- Available data
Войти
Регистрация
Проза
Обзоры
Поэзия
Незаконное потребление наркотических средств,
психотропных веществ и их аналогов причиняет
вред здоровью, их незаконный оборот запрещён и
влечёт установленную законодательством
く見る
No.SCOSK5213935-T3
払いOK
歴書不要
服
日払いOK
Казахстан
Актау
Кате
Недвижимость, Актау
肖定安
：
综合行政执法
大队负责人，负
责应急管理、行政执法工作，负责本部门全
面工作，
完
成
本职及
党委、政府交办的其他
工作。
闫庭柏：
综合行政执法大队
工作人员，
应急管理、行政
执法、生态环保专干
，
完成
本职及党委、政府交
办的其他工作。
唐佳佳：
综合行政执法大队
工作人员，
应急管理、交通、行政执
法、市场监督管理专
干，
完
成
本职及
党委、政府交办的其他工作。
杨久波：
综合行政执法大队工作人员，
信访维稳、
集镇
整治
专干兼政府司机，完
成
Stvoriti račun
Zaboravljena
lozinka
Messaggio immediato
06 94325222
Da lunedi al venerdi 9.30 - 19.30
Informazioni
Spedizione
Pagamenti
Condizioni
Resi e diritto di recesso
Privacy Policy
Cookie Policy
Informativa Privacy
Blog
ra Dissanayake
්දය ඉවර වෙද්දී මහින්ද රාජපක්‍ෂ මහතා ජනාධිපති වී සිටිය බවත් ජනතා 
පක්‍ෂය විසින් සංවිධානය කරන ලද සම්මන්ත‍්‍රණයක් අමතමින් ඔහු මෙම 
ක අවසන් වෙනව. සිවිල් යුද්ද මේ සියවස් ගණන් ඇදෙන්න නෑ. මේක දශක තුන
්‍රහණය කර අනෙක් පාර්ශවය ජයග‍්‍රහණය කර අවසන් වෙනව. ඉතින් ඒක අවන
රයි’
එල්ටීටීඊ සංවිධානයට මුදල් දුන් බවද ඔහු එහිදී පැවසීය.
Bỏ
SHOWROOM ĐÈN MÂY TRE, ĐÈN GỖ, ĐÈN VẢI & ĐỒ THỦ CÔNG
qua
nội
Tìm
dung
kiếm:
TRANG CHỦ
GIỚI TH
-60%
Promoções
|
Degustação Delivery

- Exercise prompt
Pick out each line in the records that contains the string "අවසන" and copy those lines.

- Written solution
ක අවසන් වෙනව. සිවිල් යුද්ද මේ සියවස් ගණන් ඇදෙන්න නෑ. මේක දශක තුන
්‍රහණය කර අනෙක් පාර්ශවය ජයග‍්‍රහණය කර අවසන් වෙනව. ඉතින් ඒක අවන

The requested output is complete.